Clique para ouvir Sirènes, o terceiro Nocturne de Claude Debussy:

Orquestra de Cleveland, regente Pierre Boulez

https://www.youtube.com/watch?v=gh_u-S7vAOI

 


Sobre os Ciclopes presentes na Odisseia, eram eles seres fortíssimos, enormes e com apenas um olho no meio da testa. Conta a mitologia que originalmente eram três Ciclopes. Ferreiros, forjaram em gratidão a Zeus o célebre raio, assim como o tridente de Poseidon e o elmo do Terror, de Hades. Polifemo, o Ciclope que ganharia maior notoriedade, foi cego por Ulisses. Assim como as Sereias, os Ciclopes também serviram e servem de temas constantes nas artes e na literatura.

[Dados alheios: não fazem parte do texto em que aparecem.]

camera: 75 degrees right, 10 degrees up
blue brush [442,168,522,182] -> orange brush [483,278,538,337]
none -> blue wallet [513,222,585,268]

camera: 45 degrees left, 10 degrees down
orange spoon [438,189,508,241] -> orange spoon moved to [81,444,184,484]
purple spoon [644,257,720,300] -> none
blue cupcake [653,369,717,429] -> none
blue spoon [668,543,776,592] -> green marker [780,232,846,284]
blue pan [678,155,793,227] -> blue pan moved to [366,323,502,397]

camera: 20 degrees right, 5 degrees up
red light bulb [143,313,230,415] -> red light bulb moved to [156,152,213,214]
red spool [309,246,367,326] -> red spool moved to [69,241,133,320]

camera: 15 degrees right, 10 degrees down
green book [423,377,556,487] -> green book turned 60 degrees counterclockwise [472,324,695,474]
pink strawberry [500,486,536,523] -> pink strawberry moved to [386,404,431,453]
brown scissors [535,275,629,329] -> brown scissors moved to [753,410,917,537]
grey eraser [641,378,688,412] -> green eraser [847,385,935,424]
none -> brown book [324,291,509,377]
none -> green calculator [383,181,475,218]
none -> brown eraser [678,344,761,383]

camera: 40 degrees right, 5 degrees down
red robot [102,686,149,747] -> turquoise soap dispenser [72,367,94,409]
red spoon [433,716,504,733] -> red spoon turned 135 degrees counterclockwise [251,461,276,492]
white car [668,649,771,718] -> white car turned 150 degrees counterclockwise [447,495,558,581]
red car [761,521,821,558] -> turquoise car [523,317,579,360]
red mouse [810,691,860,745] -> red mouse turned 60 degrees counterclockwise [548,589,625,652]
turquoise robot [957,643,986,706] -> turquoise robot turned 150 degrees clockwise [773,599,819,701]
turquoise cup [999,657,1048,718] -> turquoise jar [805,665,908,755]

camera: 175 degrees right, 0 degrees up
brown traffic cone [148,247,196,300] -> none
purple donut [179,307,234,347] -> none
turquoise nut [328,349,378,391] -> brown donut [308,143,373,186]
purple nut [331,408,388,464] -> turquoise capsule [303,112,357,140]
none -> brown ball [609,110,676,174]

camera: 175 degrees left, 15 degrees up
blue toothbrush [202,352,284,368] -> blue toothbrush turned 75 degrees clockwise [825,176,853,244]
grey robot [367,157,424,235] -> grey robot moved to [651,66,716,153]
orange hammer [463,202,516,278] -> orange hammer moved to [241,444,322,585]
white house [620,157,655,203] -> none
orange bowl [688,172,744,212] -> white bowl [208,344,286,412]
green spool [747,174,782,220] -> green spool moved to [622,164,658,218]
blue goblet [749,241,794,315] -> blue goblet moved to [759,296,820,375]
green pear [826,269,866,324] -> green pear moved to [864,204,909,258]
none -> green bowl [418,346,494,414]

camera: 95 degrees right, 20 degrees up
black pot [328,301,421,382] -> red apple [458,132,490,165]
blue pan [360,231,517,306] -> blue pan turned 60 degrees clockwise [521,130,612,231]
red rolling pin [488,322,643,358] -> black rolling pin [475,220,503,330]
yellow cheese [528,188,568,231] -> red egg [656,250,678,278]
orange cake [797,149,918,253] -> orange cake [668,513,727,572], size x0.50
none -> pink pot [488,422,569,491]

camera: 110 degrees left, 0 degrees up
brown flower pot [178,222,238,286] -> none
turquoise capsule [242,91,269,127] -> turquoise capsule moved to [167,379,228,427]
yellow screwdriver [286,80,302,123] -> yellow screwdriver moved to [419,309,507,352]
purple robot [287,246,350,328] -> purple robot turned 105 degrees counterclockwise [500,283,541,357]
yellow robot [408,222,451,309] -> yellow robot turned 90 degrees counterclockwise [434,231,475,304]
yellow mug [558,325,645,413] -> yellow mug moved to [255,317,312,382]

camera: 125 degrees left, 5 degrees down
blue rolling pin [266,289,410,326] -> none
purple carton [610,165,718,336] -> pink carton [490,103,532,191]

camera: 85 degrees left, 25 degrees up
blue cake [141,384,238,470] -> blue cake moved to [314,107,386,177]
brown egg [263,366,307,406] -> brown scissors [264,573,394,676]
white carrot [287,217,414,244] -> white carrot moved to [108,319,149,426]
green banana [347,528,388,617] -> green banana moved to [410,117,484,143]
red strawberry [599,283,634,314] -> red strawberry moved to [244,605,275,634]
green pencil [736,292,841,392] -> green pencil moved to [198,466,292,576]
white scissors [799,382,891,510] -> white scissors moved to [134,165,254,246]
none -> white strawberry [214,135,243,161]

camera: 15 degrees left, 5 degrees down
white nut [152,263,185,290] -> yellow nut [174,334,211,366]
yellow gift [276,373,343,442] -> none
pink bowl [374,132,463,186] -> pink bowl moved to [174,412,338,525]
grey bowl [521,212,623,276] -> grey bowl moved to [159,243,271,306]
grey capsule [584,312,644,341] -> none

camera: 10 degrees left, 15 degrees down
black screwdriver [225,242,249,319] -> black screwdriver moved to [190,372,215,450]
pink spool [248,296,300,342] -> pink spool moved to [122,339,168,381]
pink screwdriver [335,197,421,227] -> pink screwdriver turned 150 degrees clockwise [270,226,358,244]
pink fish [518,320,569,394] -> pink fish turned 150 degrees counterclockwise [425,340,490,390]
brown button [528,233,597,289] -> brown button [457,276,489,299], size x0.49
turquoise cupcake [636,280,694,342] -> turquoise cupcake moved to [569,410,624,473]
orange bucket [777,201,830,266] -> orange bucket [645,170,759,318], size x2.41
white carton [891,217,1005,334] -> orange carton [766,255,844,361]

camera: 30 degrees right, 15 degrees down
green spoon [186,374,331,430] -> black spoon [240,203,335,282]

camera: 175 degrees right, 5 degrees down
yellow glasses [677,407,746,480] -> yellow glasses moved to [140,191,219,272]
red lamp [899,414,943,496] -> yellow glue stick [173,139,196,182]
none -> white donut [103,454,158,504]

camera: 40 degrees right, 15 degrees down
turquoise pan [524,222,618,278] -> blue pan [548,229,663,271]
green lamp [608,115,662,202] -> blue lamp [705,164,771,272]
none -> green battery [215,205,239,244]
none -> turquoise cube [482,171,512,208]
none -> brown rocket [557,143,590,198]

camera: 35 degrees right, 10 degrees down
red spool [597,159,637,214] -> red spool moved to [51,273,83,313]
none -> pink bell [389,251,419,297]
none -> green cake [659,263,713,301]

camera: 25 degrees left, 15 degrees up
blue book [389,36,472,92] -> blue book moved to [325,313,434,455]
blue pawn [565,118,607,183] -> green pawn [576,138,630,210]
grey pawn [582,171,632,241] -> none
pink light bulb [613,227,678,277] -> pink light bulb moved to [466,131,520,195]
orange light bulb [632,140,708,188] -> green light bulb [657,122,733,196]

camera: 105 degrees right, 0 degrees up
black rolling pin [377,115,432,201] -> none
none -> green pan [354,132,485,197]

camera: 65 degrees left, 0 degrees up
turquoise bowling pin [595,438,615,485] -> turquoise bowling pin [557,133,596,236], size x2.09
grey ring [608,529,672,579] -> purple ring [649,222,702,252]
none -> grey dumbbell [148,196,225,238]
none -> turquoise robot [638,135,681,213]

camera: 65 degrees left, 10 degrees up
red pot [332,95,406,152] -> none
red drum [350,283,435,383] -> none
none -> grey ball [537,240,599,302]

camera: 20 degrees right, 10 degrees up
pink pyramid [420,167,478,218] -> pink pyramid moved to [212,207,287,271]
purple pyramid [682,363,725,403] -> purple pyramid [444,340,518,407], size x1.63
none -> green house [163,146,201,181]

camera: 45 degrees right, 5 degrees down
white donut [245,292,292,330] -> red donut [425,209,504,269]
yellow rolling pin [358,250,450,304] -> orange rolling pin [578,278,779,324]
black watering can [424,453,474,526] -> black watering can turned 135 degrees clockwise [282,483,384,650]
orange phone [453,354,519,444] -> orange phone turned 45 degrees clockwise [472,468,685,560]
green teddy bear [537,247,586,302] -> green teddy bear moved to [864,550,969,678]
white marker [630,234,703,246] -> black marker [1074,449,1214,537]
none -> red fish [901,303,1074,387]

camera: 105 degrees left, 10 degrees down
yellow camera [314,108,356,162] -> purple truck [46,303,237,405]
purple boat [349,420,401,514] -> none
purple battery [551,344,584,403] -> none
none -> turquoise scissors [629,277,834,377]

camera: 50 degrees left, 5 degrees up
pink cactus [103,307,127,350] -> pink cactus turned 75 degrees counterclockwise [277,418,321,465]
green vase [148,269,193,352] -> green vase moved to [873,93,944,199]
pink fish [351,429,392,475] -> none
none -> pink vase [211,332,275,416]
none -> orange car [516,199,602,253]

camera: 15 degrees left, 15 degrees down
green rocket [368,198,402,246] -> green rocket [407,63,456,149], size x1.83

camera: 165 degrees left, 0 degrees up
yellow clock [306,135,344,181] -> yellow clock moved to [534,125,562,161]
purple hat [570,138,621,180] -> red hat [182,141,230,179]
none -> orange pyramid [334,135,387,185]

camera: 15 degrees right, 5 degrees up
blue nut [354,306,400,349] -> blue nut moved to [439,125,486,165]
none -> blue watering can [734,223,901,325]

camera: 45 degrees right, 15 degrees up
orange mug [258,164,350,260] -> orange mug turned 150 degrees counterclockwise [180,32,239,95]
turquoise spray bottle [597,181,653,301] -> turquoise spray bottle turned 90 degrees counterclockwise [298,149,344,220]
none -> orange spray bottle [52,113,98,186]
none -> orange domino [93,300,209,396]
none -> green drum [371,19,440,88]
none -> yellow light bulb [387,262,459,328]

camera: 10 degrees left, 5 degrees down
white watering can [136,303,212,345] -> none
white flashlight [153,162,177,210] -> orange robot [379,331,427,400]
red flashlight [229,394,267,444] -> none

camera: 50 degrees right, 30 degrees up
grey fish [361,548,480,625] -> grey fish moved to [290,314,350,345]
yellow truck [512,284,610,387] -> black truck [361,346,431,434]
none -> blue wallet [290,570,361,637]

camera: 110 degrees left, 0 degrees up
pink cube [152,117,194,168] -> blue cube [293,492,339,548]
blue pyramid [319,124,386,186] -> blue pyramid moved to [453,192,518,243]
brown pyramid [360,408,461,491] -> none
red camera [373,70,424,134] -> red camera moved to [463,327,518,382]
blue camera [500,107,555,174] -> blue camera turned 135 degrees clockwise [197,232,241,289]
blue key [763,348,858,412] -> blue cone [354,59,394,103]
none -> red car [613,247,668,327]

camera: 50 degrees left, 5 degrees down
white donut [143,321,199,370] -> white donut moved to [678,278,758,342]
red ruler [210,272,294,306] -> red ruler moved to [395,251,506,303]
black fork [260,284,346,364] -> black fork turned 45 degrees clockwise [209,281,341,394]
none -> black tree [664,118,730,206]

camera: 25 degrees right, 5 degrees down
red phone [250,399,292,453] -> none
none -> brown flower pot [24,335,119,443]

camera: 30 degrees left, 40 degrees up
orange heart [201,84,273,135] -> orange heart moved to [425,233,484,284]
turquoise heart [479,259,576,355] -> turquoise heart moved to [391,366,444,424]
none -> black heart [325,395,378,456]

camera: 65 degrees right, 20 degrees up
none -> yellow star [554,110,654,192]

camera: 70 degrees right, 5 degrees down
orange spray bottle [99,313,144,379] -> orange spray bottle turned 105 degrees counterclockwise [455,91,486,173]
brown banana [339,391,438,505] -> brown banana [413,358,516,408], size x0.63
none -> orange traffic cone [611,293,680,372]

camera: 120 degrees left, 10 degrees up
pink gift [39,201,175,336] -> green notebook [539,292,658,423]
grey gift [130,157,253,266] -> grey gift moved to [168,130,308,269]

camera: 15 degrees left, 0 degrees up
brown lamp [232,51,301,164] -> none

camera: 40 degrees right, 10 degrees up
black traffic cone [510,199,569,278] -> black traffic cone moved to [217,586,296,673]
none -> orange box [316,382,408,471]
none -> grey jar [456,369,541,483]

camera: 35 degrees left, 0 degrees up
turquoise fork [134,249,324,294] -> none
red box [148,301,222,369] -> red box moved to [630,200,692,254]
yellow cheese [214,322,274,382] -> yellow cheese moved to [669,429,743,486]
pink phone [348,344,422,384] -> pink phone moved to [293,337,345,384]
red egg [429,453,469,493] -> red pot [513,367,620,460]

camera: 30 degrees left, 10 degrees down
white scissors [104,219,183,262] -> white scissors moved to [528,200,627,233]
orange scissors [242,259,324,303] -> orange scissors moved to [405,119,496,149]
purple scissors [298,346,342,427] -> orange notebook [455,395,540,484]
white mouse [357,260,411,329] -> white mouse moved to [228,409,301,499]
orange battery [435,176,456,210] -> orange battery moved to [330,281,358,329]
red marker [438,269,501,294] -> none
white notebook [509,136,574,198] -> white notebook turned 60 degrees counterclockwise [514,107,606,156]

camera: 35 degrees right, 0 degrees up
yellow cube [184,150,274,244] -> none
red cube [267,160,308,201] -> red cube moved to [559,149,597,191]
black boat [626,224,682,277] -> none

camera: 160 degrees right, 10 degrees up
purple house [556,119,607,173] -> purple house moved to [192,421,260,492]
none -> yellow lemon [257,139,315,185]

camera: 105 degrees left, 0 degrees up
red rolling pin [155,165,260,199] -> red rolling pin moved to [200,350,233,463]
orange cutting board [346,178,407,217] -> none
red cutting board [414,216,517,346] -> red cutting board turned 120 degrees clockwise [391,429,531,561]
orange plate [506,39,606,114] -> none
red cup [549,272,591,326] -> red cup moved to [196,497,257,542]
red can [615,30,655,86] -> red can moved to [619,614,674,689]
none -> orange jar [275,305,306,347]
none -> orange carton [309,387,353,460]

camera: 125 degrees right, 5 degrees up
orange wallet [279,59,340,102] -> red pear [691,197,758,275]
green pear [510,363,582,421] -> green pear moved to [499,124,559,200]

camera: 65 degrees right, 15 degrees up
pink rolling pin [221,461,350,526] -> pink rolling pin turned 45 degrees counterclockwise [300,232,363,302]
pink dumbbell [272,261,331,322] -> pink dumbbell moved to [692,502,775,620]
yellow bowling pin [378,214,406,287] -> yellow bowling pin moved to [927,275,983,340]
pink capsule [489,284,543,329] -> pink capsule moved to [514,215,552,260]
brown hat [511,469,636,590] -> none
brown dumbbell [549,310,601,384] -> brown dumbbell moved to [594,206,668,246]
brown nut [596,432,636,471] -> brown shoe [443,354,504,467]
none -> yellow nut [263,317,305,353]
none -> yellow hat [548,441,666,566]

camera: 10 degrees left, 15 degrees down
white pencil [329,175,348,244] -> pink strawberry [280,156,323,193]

Em França, em pleno esplendor do século XVIII, compositores, escultores e pintores renderam homenagens aos personagens e às histórias da mitologia grega. Jean-Philippe Rameau (1683-1764) compôs óperas baseadas em histórias da mitologia. Em suas peças para cravo – Suite em Ré – escreveu duas peças sob essa égide: L’Entretien des Muses e Les Cyclopes. Ao gravar a integral de Rameau para cravo interpretada ao piano (selo belga De Rode Pomp), na peça Les Cyclopes realço o atributo desses ferreiros nessa feérica atividade junto às forjas, salientando as notas mais graves, as célebres fundamentais, tão decantadas pelo compositor em seus escritos teóricos:

Clique para ouvir Les Cyclopes de Jean-Philippe Rameau:

Piano: José Eduardo Martins

https://www.youtube.com/watch?v=c7lyY0pBRkU

Incontestável a atração que as obras-primas Ilíada e Odisseia provocaram na Humanidade. Se as artes e a literatura tanto se voltaram ao conteúdo desses livros, os nomes de deuses, demiurgos, heróis, vilões que percorrem os poemas foram dados, através dos séculos, a muitos milhões de cidadãos, homens e mulheres. Alguma outra obra literária, essencialmente nesse mister, teria sido tão relevante? Poder-se-ia considerar que o alcance da mitologia, talvez por não ter cunho monoteísta, tenha alcançado concordância em religiões e crenças as mais diversas. Talvez…

In response to suggestions from readers and in connection with the post about Tesson’s book “Un été avec Homère”, this post addresses the myth of cyclopes and mermaids, their presence in arts and culture, with focus on the fascination they have always had for classical music composers over time.